**WHAT THE EXERCISE ASKS**
Word for word, give the listing below again.

##### DATA SUPPLIED #####

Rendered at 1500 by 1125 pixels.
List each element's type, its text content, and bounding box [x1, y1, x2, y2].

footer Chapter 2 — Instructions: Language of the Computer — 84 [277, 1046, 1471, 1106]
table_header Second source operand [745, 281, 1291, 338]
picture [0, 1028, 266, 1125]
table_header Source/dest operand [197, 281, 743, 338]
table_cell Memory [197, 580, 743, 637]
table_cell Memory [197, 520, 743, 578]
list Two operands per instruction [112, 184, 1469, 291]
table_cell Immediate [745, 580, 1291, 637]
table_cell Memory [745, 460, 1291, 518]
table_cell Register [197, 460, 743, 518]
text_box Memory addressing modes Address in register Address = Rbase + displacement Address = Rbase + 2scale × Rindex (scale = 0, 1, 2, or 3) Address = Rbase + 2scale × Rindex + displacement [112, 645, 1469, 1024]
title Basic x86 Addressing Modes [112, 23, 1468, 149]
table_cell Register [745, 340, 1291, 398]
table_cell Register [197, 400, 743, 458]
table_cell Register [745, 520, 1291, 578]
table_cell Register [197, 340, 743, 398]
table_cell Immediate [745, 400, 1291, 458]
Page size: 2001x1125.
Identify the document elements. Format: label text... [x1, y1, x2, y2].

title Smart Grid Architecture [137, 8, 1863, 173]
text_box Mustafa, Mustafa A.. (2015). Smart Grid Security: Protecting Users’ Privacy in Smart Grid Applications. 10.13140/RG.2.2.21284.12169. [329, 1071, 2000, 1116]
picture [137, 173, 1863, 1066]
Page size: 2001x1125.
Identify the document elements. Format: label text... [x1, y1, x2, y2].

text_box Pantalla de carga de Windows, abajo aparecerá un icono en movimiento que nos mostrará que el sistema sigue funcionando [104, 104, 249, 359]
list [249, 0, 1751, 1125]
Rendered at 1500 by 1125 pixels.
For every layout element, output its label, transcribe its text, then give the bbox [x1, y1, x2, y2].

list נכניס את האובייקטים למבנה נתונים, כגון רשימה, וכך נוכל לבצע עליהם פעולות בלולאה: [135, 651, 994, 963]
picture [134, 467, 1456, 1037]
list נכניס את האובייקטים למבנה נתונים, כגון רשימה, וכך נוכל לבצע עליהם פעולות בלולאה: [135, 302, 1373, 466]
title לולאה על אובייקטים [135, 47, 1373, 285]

#####

**RESPONSE TO THE TASK**
Rendered at 1500 by 1125 pixels.
List each element's type, its text content, and bounding box [x1, y1, x2, y2].

footer Chapter 2 — Instructions: Language of the Computer — 84 [277, 1046, 1471, 1106]
table_header Second source operand [745, 281, 1291, 338]
picture [0, 1028, 266, 1125]
table_header Source/dest operand [197, 281, 743, 338]
table_cell Memory [197, 580, 743, 637]
table_cell Memory [197, 520, 743, 578]
list Two operands per instruction [112, 184, 1469, 291]
table_cell Immediate [745, 580, 1291, 637]
table_cell Memory [745, 460, 1291, 518]
table_cell Register [197, 460, 743, 518]
text_box Memory addressing modes Address in register Address = Rbase + displacement Address = Rbase + 2scale × Rindex (scale = 0, 1, 2, or 3) Address = Rbase + 2scale × Rindex + displacement [112, 645, 1469, 1024]
title Basic x86 Addressing Modes [112, 23, 1468, 149]
table_cell Register [745, 340, 1291, 398]
table_cell Register [197, 400, 743, 458]
table_cell Register [745, 520, 1291, 578]
table_cell Register [197, 340, 743, 398]
table_cell Immediate [745, 400, 1291, 458]
Page size: 2001x1125.
Identify the document elements. Format: label text... [x1, y1, x2, y2].

title Smart Grid Architecture [137, 8, 1863, 173]
text_box Mustafa, Mustafa A.. (2015). Smart Grid Security: Protecting Users’ Privacy in Smart Grid Applications. 10.13140/RG.2.2.21284.12169. [329, 1071, 2000, 1116]
picture [137, 173, 1863, 1066]
Page size: 2001x1125.
Identify the document elements. Format: label text... [x1, y1, x2, y2].

text_box Pantalla de carga de Windows, abajo aparecerá un icono en movimiento que nos mostrará que el sistema sigue funcionando [104, 104, 249, 359]
list [249, 0, 1751, 1125]
Rendered at 1500 by 1125 pixels.
For every layout element, output its label, transcribe its text, then give the bbox [x1, y1, x2, y2].

list נכניס את האובייקטים למבנה נתונים, כגון רשימה, וכך נוכל לבצע עליהם פעולות בלולאה: [135, 651, 994, 963]
picture [134, 467, 1456, 1037]
list נכניס את האובייקטים למבנה נתונים, כגון רשימה, וכך נוכל לבצע עליהם פעולות בלולאה: [135, 302, 1373, 466]
title לולאה על אובייקטים [135, 47, 1373, 285]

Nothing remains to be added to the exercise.